Sebagai perempuan yang tak pernah bersentuhanan dengan lelaki bahkan untuk berbicara dengan lawan jenis hampir tak pernah, Nadhera sangat menjaga batasan pergaulan dengan laki-laki yang bukan mahram. Kalaupun terpaksa berbicara, dia akan menundukkan pandangannya untuk menjaga hatinya. Dan malam ini perasaannya campur aduk.
Attar yang baru datang langsung melepas jas, menggantungnya di stand hanger. Tanpa ada rasa canggung dia buka kemejanya di depan Nadhera memperlihatkan dada bidangnya. Tak ada ucapan basa basi dari lelaki tampan itu. Dia terlihat asyik sendiri dengan siulannya.
Melihat Nadhera di ranjang dengan muka tertunduk malu, Attar langsung mendekati istrinya yang cantik itu. Dia lepaskan aksesoris yang menempel di hijab istrinya tanpa berkata sepatah apapun.
Jantung Nadhera berdegup kencang saat tak sengaja tangannya bersentuhan dengan tangan lelaki kekar yang otot-ototnya terlihat jelas. Sentuhan itu, meski hanya sekejap, mengirimkan gelombang kehangatan yang menjalar hingga ke ujung jari-jarinya.

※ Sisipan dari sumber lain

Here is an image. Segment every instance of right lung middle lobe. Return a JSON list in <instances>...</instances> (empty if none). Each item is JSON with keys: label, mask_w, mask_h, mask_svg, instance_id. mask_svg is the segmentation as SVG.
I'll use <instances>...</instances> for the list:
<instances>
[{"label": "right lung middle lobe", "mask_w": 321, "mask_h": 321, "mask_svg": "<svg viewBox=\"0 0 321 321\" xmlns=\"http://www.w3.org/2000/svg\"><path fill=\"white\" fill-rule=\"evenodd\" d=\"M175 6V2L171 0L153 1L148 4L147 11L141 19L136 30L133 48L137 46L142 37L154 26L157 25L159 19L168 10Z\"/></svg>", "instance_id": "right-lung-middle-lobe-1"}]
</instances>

Nadhera bisa merasakan kekuatan dan kehangatan dari tangan lelaki itu membuatnya sulit untuk mengalihkan pandangan. Aroma parfum Attar yang khas memenuhi udara saat Nadhera tak sengaja melihat tubuh kekar suaminya. Dia buru-buru berpaling, pipinya memerah karena belum terbiasa dengan pemandangan itu. Hatinya berdebar kencang, mencoba menenangkan diri dari kejutan yang tak terduga.

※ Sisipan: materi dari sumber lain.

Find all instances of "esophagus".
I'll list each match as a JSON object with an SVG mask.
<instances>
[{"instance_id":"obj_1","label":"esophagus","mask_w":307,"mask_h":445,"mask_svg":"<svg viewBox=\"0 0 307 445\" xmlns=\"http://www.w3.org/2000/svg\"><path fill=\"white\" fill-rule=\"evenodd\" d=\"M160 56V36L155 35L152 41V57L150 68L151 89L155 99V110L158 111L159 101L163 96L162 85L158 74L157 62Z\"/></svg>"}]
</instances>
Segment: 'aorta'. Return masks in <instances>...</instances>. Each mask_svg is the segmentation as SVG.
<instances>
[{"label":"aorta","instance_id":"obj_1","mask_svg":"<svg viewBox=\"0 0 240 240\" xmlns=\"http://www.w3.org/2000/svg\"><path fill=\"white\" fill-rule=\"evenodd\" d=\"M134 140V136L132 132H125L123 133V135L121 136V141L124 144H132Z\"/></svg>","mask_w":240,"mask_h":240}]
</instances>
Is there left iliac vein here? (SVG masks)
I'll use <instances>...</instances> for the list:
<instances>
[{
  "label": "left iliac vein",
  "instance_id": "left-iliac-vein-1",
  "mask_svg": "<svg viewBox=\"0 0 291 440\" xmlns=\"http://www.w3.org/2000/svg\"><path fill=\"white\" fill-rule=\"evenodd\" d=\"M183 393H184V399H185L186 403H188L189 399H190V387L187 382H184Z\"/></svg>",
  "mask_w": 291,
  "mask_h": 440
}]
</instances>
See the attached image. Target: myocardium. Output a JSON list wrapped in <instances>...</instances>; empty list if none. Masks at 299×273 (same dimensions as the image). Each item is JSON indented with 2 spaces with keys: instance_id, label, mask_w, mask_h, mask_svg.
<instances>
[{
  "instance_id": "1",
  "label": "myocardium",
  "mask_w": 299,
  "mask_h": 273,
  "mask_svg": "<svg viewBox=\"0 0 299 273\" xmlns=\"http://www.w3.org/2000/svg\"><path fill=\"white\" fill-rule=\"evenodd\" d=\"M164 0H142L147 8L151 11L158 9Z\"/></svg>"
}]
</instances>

Melihat istrinya salah tingkah, Attar hanya tersenyum tipis. Dia dengan tenang membantu membuka resleting belakang gaun Nadhera, memperlihatkan sekilas kulitnya yang putih. Nadhera mencoba menenangkan diri dari rasa malu yang tiba-tiba muncul.
"Apakah secepat ini suaminya meminta haknya?" pikirnya dipenuhi banyak pertanyaan.
Tak mau semakin gemetar, Nadhera memberanikan diri membuka obrolan.
"Sebaiknya kita salat dulu sebelum melakukannya, Mas."
Attar yang mendengar istrinya bersuara tiba-tiba tertawa lebar.
"Apa katamu? Salat?"
Mendengar suaminya menertawakan dirinya, Nadhera tercengang. Dia tidak menyangka reaksinya seperti itu. Tidak ada yang salah dari perkataannya. Namun tawa Attar membuatnya merasa bingung dan sedikit tersinggung.
"Jangan harap aku menjamah tubuhmu. Pernikahan ini hanya sandiwara. Aku menikahimu karena terpaksa, bukan cinta. Sudah saatnya kau tahu kenyataan sebenarnya," jawan Attar dengan nada dingin.
Kata-kata itu menghantam Nadhera bagai petir di siang bolong. Hatinya terasa hancur, air mata mulai menggenang di sudut matanya. Kenyataan pahit itu membuatnya merasa terpuruk.
"Apa maksud ucapanmu, Mas? Aku tak mengerti," tanya Nadhera dengan suara bergetar, matanya mencari jawaban di wajah Attar.
"Kita hanya pasangan suami istri di atas kertas. Tapi kau jangan khawatir. Kau akan mendapatkan fasilitas mewah selama jadi istriku. Kau bebas mau melakukan apa saja. Asal jangan memintaku untuk memberikan hak sebagai suami."
Tubuh Nadhera lemas. Dia tak menyangka suaminya tega melakukan ini.
"Oh iya, kamu jangan salah sangka. Aku hanya membantumu membuka gaun pengantin agar memudahkanmu berganti pakaian, bukan karena aku tertarik ingin melakukannya denganmu," kata Attar tanpa basa-basi. Lalu pergi membanting pintu dengan keras meninggalkan istrinya sendirian.
Hati Nadhera semakin hancur mendengar penjelasan Attar. Dia menundukkan kepala, menumpahkan semua kesedihannya.